*TRY IT:*
Once the pictures are set aside, output all the records exactly.

(Records drawn from a dataset)
---
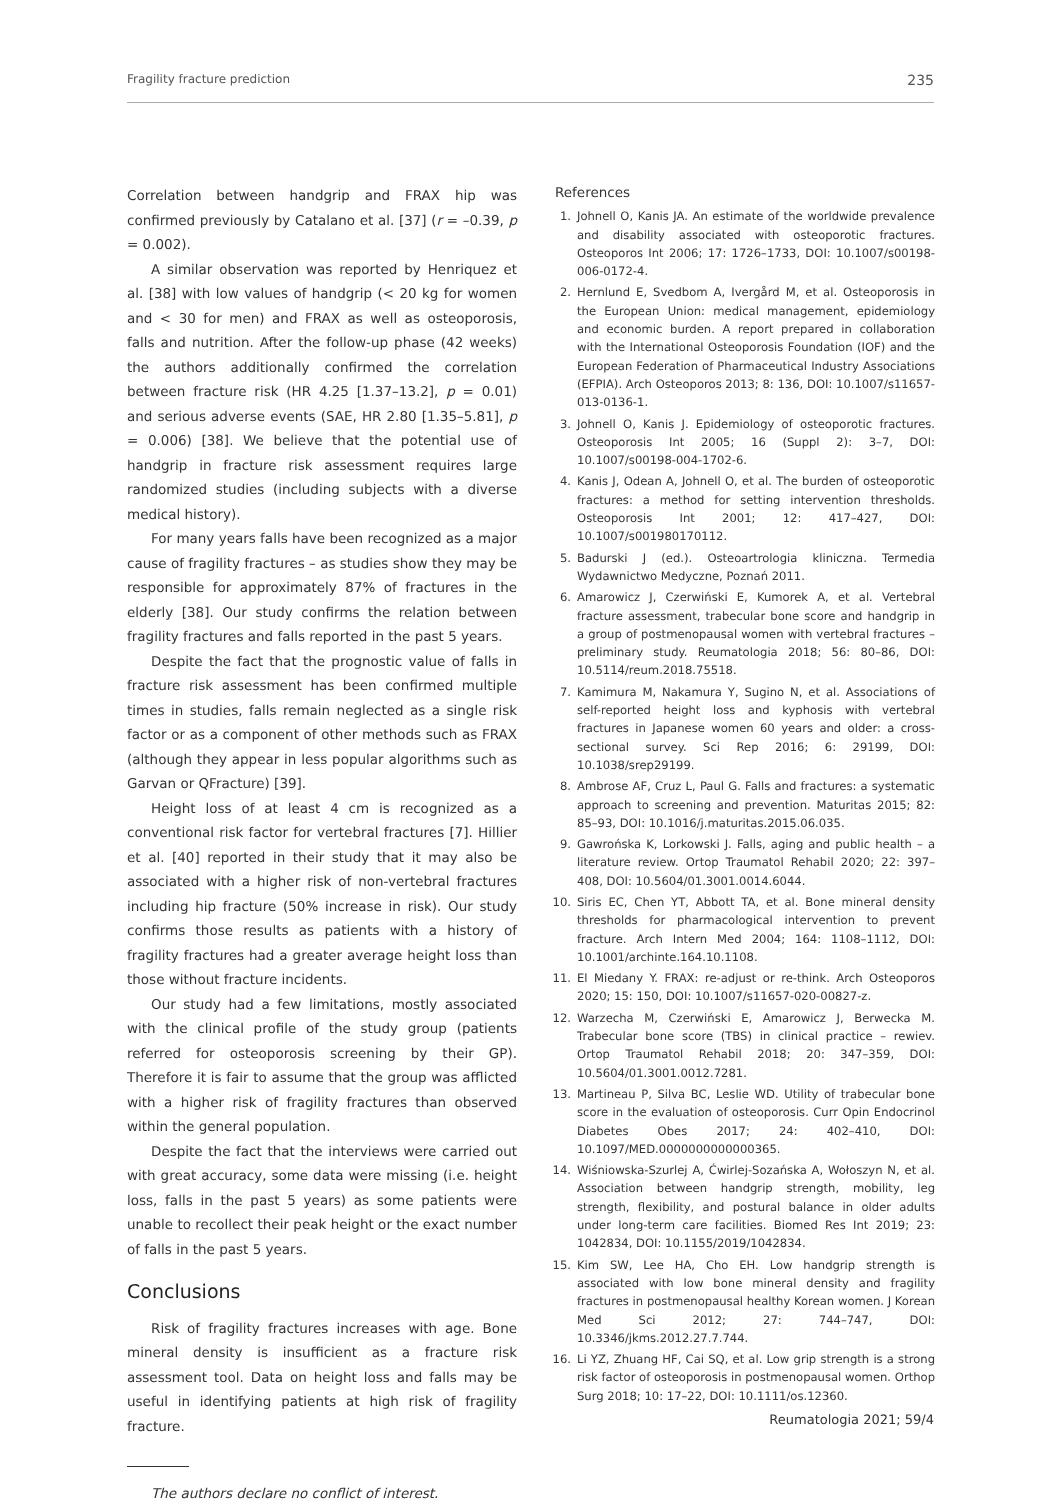Fragility fracture prediction 235
Correlation between handgrip and FRAX hip was confirmed previously by Catalano et al. [37] (r = –0.39, p = 0.002).
A similar observation was reported by Henriquez et al. [38] with low values of handgrip (< 20 kg for women and < 30 for men) and FRAX as well as osteoporosis, falls and nutrition. After the follow-up phase (42 weeks) the authors additionally confirmed the correlation between fracture risk (HR 4.25 [1.37–13.2], p = 0.01) and serious adverse events (SAE, HR 2.80 [1.35–5.81], p = 0.006) [38]. We believe that the potential use of handgrip in fracture risk assessment requires large randomized studies (including subjects with a diverse medical history).
For many years falls have been recognized as a major cause of fragility fractures – as studies show they may be responsible for approximately 87% of fractures in the elderly [38]. Our study confirms the relation between fragility fractures and falls reported in the past 5 years.
Despite the fact that the prognostic value of falls in fracture risk assessment has been confirmed multiple times in studies, falls remain neglected as a single risk factor or as a component of other methods such as FRAX (although they appear in less popular algorithms such as Garvan or QFracture) [39].
Height loss of at least 4 cm is recognized as a conventional risk factor for vertebral fractures [7]. Hillier et al. [40] reported in their study that it may also be associated with a higher risk of non-vertebral fractures including hip fracture (50% increase in risk). Our study confirms those results as patients with a history of fragility fractures had a greater average height loss than those without fracture incidents.
Our study had a few limitations, mostly associated with the clinical profile of the study group (patients referred for osteoporosis screening by their GP). Therefore it is fair to assume that the group was afflicted with a higher risk of fragility fractures than observed within the general population.
Despite the fact that the interviews were carried out with great accuracy, some data were missing (i.e. height loss, falls in the past 5 years) as some patients were unable to recollect their peak height or the exact number of falls in the past 5 years.
Conclusions
Risk of fragility fractures increases with age. Bone mineral density is insufficient as a fracture risk assessment tool. Data on height loss and falls may be useful in identifying patients at high risk of fragility fracture.
The authors declare no conflict of interest.
References
1. Johnell O, Kanis JA. An estimate of the worldwide prevalence and disability associated with osteoporotic fractures. Osteoporos Int 2006; 17: 1726–1733, DOI: 10.1007/s00198-006-0172-4.
2. Hernlund E, Svedbom A, Ivergård M, et al. Osteoporosis in the European Union: medical management, epidemiology and economic burden. A report prepared in collaboration with the International Osteoporosis Foundation (IOF) and the European Federation of Pharmaceutical Industry Associations (EFPIA). Arch Osteoporos 2013; 8: 136, DOI: 10.1007/s11657-013-0136-1.
3. Johnell O, Kanis J. Epidemiology of osteoporotic fractures. Osteoporosis Int 2005; 16 (Suppl 2): 3–7, DOI: 10.1007/s00198-004-1702-6.
4. Kanis J, Odean A, Johnell O, et al. The burden of osteoporotic fractures: a method for setting intervention thresholds. Osteoporosis Int 2001; 12: 417–427, DOI: 10.1007/s001980170112.
5. Badurski J (ed.). Osteoartrologia kliniczna. Termedia Wydawnictwo Medyczne, Poznań 2011.
6. Amarowicz J, Czerwiński E, Kumorek A, et al. Vertebral fracture assessment, trabecular bone score and handgrip in a group of postmenopausal women with vertebral fractures – preliminary study. Reumatologia 2018; 56: 80–86, DOI: 10.5114/reum.2018.75518.
7. Kamimura M, Nakamura Y, Sugino N, et al. Associations of self-reported height loss and kyphosis with vertebral fractures in Japanese women 60 years and older: a cross-sectional survey. Sci Rep 2016; 6: 29199, DOI: 10.1038/srep29199.
8. Ambrose AF, Cruz L, Paul G. Falls and fractures: a systematic approach to screening and prevention. Maturitas 2015; 82: 85–93, DOI: 10.1016/j.maturitas.2015.06.035.
9. Gawrońska K, Lorkowski J. Falls, aging and public health – a literature review. Ortop Traumatol Rehabil 2020; 22: 397–408, DOI: 10.5604/01.3001.0014.6044.
10. Siris EC, Chen YT, Abbott TA, et al. Bone mineral density thresholds for pharmacological intervention to prevent fracture. Arch Intern Med 2004; 164: 1108–1112, DOI: 10.1001/archinte.164.10.1108.
11. El Miedany Y. FRAX: re-adjust or re-think. Arch Osteoporos 2020; 15: 150, DOI: 10.1007/s11657-020-00827-z.
12. Warzecha M, Czerwiński E, Amarowicz J, Berwecka M. Trabecular bone score (TBS) in clinical practice – rewiev. Ortop Traumatol Rehabil 2018; 20: 347–359, DOI: 10.5604/01.3001.0012.7281.
13. Martineau P, Silva BC, Leslie WD. Utility of trabecular bone score in the evaluation of osteoporosis. Curr Opin Endocrinol Diabetes Obes 2017; 24: 402–410, DOI: 10.1097/MED.0000000000000365.
14. Wiśniowska-Szurlej A, Ćwirlej-Sozańska A, Wołoszyn N, et al. Association between handgrip strength, mobility, leg strength, flexibility, and postural balance in older adults under long-term care facilities. Biomed Res Int 2019; 23: 1042834, DOI: 10.1155/2019/1042834.
15. Kim SW, Lee HA, Cho EH. Low handgrip strength is associated with low bone mineral density and fragility fractures in postmenopausal healthy Korean women. J Korean Med Sci 2012; 27: 744–747, DOI: 10.3346/jkms.2012.27.7.744.
16. Li YZ, Zhuang HF, Cai SQ, et al. Low grip strength is a strong risk factor of osteoporosis in postmenopausal women. Orthop Surg 2018; 10: 17–22, DOI: 10.1111/os.12360.
Reumatologia 2021; 59/4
---
*SOLUTION TO THIS EXERCISE:*
Fragility fracture prediction 235
Correlation between handgrip and FRAX hip was confirmed previously by Catalano et al. [37] (r = –0.39, p = 0.002).
A similar observation was reported by Henriquez et al. [38] with low values of handgrip (< 20 kg for women and < 30 for men) and FRAX as well as osteoporosis, falls and nutrition. After the follow-up phase (42 weeks) the authors additionally confirmed the correlation between fracture risk (HR 4.25 [1.37–13.2], p = 0.01) and serious adverse events (SAE, HR 2.80 [1.35–5.81], p = 0.006) [38]. We believe that the potential use of handgrip in fracture risk assessment requires large randomized studies (including subjects with a diverse medical history).
For many years falls have been recognized as a major cause of fragility fractures – as studies show they may be responsible for approximately 87% of fractures in the elderly [38]. Our study confirms the relation between fragility fractures and falls reported in the past 5 years.
Despite the fact that the prognostic value of falls in fracture risk assessment has been confirmed multiple times in studies, falls remain neglected as a single risk factor or as a component of other methods such as FRAX (although they appear in less popular algorithms such as Garvan or QFracture) [39].
Height loss of at least 4 cm is recognized as a conventional risk factor for vertebral fractures [7]. Hillier et al. [40] reported in their study that it may also be associated with a higher risk of non-vertebral fractures including hip fracture (50% increase in risk). Our study confirms those results as patients with a history of fragility fractures had a greater average height loss than those without fracture incidents.
Our study had a few limitations, mostly associated with the clinical profile of the study group (patients referred for osteoporosis screening by their GP). Therefore it is fair to assume that the group was afflicted with a higher risk of fragility fractures than observed within the general population.
Despite the fact that the interviews were carried out with great accuracy, some data were missing (i.e. height loss, falls in the past 5 years) as some patients were unable to recollect their peak height or the exact number of falls in the past 5 years.
Conclusions
Risk of fragility fractures increases with age. Bone mineral density is insufficient as a fracture risk assessment tool. Data on height loss and falls may be useful in identifying patients at high risk of fragility fracture.
The authors declare no conflict of interest.
References
1. Johnell O, Kanis JA. An estimate of the worldwide prevalence and disability associated with osteoporotic fractures. Osteoporos Int 2006; 17: 1726–1733, DOI: 10.1007/s00198-006-0172-4.
2. Hernlund E, Svedbom A, Ivergård M, et al. Osteoporosis in the European Union: medical management, epidemiology and economic burden. A report prepared in collaboration with the International Osteoporosis Foundation (IOF) and the European Federation of Pharmaceutical Industry Associations (EFPIA). Arch Osteoporos 2013; 8: 136, DOI: 10.1007/s11657-013-0136-1.
3. Johnell O, Kanis J. Epidemiology of osteoporotic fractures. Osteoporosis Int 2005; 16 (Suppl 2): 3–7, DOI: 10.1007/s00198-004-1702-6.
4. Kanis J, Odean A, Johnell O, et al. The burden of osteoporotic fractures: a method for setting intervention thresholds. Osteoporosis Int 2001; 12: 417–427, DOI: 10.1007/s001980170112.
5. Badurski J (ed.). Osteoartrologia kliniczna. Termedia Wydawnictwo Medyczne, Poznań 2011.
6. Amarowicz J, Czerwiński E, Kumorek A, et al. Vertebral fracture assessment, trabecular bone score and handgrip in a group of postmenopausal women with vertebral fractures – preliminary study. Reumatologia 2018; 56: 80–86, DOI: 10.5114/reum.2018.75518.
7. Kamimura M, Nakamura Y, Sugino N, et al. Associations of self-reported height loss and kyphosis with vertebral fractures in Japanese women 60 years and older: a cross-sectional survey. Sci Rep 2016; 6: 29199, DOI: 10.1038/srep29199.
8. Ambrose AF, Cruz L, Paul G. Falls and fractures: a systematic approach to screening and prevention. Maturitas 2015; 82: 85–93, DOI: 10.1016/j.maturitas.2015.06.035.
9. Gawrońska K, Lorkowski J. Falls, aging and public health – a literature review. Ortop Traumatol Rehabil 2020; 22: 397–408, DOI: 10.5604/01.3001.0014.6044.
10. Siris EC, Chen YT, Abbott TA, et al. Bone mineral density thresholds for pharmacological intervention to prevent fracture. Arch Intern Med 2004; 164: 1108–1112, DOI: 10.1001/archinte.164.10.1108.
11. El Miedany Y. FRAX: re-adjust or re-think. Arch Osteoporos 2020; 15: 150, DOI: 10.1007/s11657-020-00827-z.
12. Warzecha M, Czerwiński E, Amarowicz J, Berwecka M. Trabecular bone score (TBS) in clinical practice – rewiev. Ortop Traumatol Rehabil 2018; 20: 347–359, DOI: 10.5604/01.3001.0012.7281.
13. Martineau P, Silva BC, Leslie WD. Utility of trabecular bone score in the evaluation of osteoporosis. Curr Opin Endocrinol Diabetes Obes 2017; 24: 402–410, DOI: 10.1097/MED.0000000000000365.
14. Wiśniowska-Szurlej A, Ćwirlej-Sozańska A, Wołoszyn N, et al. Association between handgrip strength, mobility, leg strength, flexibility, and postural balance in older adults under long-term care facilities. Biomed Res Int 2019; 23: 1042834, DOI: 10.1155/2019/1042834.
15. Kim SW, Lee HA, Cho EH. Low handgrip strength is associated with low bone mineral density and fragility fractures in postmenopausal healthy Korean women. J Korean Med Sci 2012; 27: 744–747, DOI: 10.3346/jkms.2012.27.7.744.
16. Li YZ, Zhuang HF, Cai SQ, et al. Low grip strength is a strong risk factor of osteoporosis in postmenopausal women. Orthop Surg 2018; 10: 17–22, DOI: 10.1111/os.12360.
Reumatologia 2021; 59/4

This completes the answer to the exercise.